One model that some customers use is to have a main/root Teleport cluster which does not run Kubernetes, then other trusted/leaf clusters linked back to the main cluster which do run Kubernetes.

In this situation, there is a bug where ~/.kube/config is not updated when logging into a trusted/leaf cluster with Kubernetes enabled, even though it should be. This bug is tracked here on Github: https://github.com/gravitational/teleport/issues/3087

One way to work around this is to set up a ‘dummy’ kubeconfig file on your main/root cluster which actually points to nowhere, but is nevertheless valid YAML and will pass a rudimentary syntax check.
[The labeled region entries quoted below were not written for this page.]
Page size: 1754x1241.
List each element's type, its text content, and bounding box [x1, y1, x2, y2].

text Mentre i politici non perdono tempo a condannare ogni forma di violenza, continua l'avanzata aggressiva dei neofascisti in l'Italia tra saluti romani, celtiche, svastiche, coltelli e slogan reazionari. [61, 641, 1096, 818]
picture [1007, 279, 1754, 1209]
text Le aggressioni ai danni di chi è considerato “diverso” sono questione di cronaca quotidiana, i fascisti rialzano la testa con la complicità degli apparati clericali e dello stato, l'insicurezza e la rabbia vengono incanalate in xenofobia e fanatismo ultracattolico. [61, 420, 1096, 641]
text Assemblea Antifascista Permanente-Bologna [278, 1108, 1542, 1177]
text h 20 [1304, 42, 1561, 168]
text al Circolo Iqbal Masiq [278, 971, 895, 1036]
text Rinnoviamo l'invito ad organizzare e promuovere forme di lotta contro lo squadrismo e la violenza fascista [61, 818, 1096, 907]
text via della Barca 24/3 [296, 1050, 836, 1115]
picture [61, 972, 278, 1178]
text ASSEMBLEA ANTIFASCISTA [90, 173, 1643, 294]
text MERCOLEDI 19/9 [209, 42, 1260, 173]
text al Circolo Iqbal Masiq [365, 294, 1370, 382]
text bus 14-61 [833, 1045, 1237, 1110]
This causes the Kubernetes proxy subsystem to be enabled within the cluster so this functionality can used elsewhere.

Here is an example:

apiVersion: v1
- cluster:
    server: https://localhost/
    certificate-authority-data: yadayadayada
  name: kubernetes
- context:
    cluster: kubernetes
    user: teleport
  name: teleport
current-context: teleport
kind: Config
preferences: {}
- name: dummy
  user: {}

Save this file as /var/lib/teleport/dummy.kubeconfig and update the Teleport config file on your main/root cluster to use it:

    enabled: yes
    public_addr: ["teleport.example.com:3026"]
    kubeconfig_file: /var/lib/teleport/dummy.kubeconfig

After this, restart Teleport on your main/root cluster, tsh logout on your client (if you were already logged in), then tsh login --proxy=teleport.example.com again. You should see that your ~/.kube/config file is updated with a context pointing to your main/root Teleport cluster on port 3026.

Once this is done, you can use tsh login --proxy=teleport.example.com trustedkubernetes.example.com to log into your trusted cluster - you should have another context added to your ~/.kube/config file. At this point, kubectl commands should work correctly against that trusted cluster.